Print, in exact form, the lines below from the one containing "Figure 3. Time" through the one containing "TABLE 2 | Results", and omit all others.
=== Material shown ===
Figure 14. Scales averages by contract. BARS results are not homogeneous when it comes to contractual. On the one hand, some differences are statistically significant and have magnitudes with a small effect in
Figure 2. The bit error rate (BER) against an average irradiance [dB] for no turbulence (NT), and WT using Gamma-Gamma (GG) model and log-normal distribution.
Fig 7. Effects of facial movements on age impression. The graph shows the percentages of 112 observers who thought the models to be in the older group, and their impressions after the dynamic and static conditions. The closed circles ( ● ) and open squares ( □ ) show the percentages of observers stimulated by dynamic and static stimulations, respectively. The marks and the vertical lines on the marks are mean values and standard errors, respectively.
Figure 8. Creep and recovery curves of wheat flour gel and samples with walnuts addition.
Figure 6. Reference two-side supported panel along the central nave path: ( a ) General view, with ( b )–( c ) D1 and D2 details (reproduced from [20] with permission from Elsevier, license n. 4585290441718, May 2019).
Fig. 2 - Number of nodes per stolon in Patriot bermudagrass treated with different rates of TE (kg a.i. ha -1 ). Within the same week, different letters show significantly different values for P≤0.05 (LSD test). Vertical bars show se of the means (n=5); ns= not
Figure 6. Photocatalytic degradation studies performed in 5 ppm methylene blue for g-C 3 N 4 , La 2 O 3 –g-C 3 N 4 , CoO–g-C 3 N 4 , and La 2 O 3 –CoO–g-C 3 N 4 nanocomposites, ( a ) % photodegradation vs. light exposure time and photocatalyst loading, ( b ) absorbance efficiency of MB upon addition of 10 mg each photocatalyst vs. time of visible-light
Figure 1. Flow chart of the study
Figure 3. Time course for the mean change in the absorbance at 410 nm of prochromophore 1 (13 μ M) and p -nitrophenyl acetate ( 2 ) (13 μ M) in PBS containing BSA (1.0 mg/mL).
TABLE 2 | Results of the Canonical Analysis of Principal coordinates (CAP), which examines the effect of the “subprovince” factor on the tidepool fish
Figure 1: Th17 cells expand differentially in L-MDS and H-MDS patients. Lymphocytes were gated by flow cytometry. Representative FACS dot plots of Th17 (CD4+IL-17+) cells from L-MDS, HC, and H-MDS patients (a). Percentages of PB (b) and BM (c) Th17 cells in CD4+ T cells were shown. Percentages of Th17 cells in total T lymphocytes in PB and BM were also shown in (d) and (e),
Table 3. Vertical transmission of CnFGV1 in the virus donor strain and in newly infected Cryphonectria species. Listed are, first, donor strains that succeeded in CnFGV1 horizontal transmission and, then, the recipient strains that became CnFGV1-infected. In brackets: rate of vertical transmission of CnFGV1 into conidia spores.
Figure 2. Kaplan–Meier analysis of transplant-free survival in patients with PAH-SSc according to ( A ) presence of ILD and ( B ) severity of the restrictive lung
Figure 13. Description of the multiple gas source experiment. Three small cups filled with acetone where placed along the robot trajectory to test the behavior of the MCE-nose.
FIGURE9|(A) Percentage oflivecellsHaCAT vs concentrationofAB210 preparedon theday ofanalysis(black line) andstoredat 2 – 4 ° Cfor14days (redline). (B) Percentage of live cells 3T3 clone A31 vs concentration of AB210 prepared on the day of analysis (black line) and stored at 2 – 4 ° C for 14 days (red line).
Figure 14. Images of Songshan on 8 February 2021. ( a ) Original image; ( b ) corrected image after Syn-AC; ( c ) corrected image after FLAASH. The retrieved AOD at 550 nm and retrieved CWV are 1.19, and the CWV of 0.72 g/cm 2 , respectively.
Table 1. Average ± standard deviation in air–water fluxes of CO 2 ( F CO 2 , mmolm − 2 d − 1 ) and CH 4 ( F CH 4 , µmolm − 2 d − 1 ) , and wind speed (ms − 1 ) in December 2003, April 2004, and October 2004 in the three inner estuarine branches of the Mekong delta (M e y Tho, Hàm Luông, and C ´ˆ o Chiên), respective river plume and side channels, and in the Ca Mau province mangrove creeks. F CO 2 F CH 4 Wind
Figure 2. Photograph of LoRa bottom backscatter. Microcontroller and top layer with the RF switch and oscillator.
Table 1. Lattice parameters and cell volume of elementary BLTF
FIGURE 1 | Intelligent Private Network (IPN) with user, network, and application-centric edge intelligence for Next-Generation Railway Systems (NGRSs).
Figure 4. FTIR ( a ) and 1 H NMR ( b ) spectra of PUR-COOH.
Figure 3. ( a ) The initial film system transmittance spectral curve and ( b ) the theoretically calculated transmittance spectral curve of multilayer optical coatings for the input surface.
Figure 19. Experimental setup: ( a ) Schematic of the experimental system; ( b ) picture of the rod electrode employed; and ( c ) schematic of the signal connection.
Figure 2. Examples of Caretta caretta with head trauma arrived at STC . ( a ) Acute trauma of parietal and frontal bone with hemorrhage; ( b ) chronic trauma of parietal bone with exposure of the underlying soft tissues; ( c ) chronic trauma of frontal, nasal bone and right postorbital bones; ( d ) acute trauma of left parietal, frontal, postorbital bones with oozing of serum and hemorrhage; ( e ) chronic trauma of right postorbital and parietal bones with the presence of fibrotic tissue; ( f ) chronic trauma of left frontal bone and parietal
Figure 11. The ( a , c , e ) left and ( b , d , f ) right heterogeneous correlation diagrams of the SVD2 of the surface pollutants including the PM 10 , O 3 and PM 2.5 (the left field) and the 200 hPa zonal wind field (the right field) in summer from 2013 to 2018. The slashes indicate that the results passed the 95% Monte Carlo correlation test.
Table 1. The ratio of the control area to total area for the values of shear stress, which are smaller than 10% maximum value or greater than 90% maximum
===
**Result below**
Figure 3. Time course for the mean change in the absorbance at 410 nm of prochromophore 1 (13 μ M) and p -nitrophenyl acetate ( 2 ) (13 μ M) in PBS containing BSA (1.0 mg/mL).
TABLE 2 | Results of the Canonical Analysis of Principal coordinates (CAP), which examines the effect of the “subprovince” factor on the tidepool fish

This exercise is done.